Plaintiff 3534 East Cap Venture, LLC, a real-estate developer, hired plaintiff McCullough Construction, LLC, to build a residential and retail complex. Defendants Westchester Fire Insurance Company and Endurance American Insurance Company issued identical builders’ risk policies, which covered the building while it was under construction. Each insurer was responsible for half of any qualifying losses.
The policies covered loss caused by or resulting from water damage. The policies, however, excluded loss caused by “dampness of atmosphere” or by “[e]xtremes or changes in temperature.” But the exclusions contained an exception if “loss by an insured peril ensues.”
While construction was ongoing, the builder discovered water throughout the building. It turned out that the architect’s plans had failed to include a vapor barrier to prevent humid air inside the building from reaching cold, exterior-facing surfaces and then condensing into water. As a result, moisture under the roof condensed during a spell of cold weather. The water then seeped into and soaked building materials such as wood, insulation, and drywall. The builder was forced to replace the damaged materials, at a cost of nearly $1.5 million. The insureds filed claims under the policies, but the insurers denied coverage.
The insureds filed suit and all parties moved for summary judgment. The district court ruled for the insurers. It held that the ensuing-loss exception to the exclusions did to apply because losses from “water damage” to the building were “inextricably intertwined” with losses covered by the dampness and temperature exclusions.
The Court of Appeals assumed the loss was caused by “dampness of atmosphere” and “changes in temperature,” as urged by the insurers. But it also was physical loss more directly caused “by an insured peril,’ namely water damage. The policies provided coverage for losses “caused by or resulting from water damage.” The ydefined “water damage” broadly to include “all water damage, except loss caused by or resulting from the peril of flood.
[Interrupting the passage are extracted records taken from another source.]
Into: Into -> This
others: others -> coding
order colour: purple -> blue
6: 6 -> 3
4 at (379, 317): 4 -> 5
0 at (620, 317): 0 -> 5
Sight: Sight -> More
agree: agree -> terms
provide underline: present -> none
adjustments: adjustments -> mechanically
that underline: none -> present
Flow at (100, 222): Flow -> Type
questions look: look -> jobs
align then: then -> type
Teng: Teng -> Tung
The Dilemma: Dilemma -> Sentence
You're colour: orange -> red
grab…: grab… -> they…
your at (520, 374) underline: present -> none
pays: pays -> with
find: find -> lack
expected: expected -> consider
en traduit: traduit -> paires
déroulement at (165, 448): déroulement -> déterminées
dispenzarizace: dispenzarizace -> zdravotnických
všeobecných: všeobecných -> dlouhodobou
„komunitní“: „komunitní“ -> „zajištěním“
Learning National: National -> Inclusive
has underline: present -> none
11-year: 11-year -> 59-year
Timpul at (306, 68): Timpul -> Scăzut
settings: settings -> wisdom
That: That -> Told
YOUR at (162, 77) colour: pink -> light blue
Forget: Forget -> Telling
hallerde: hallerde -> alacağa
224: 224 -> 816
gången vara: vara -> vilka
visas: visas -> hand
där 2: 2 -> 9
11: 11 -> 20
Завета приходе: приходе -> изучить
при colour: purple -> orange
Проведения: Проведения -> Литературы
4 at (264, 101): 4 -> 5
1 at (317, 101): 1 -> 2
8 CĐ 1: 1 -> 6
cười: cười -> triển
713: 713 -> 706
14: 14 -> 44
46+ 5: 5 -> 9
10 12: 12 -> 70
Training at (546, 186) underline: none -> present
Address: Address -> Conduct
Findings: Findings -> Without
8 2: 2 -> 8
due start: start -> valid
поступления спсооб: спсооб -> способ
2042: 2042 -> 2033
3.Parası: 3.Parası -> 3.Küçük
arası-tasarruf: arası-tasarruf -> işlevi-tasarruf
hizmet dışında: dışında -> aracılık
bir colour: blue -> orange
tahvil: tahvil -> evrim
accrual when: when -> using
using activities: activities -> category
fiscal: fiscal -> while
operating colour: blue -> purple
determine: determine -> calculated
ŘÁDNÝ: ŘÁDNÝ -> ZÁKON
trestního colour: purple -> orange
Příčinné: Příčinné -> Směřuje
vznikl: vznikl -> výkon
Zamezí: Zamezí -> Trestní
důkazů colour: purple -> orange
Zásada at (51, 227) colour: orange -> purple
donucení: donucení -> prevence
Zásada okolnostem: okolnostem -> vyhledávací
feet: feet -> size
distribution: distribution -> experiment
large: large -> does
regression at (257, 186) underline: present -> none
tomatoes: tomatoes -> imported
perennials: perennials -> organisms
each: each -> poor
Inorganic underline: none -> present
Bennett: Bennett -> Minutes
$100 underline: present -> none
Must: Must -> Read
The damage here -caused by liquid water that had accumulated inside the building- clearly was “loss by” the “insured peril” of “water damage.” The only remaining question was whether the water damage “ensued” within the meaning of the policy. The insurers contended that water damage did to ensue from dampness and temperature changes if the dampness and temperature changes directly caused the water damage.
The court disagreed. First, “ensue” meant to take place afterward or as a result. Here, the water damage occurred both after and as a result of excluded causes of dampness and temperature changes. Second, in construing an ensuing-loss clause, the court had previously determined that the most common meaning of “ensue” was “result from.” And third, two interpretive presumptions favored the insureds – the rule that ambiguities must be resolved against the insurer, as well as the rule that policy exclusions must be construed narrowly.
Accordingly, the ensuing-loss provision applied and mandated coverage for the losses claimed by the insureds. The judgment of the district court was reversed.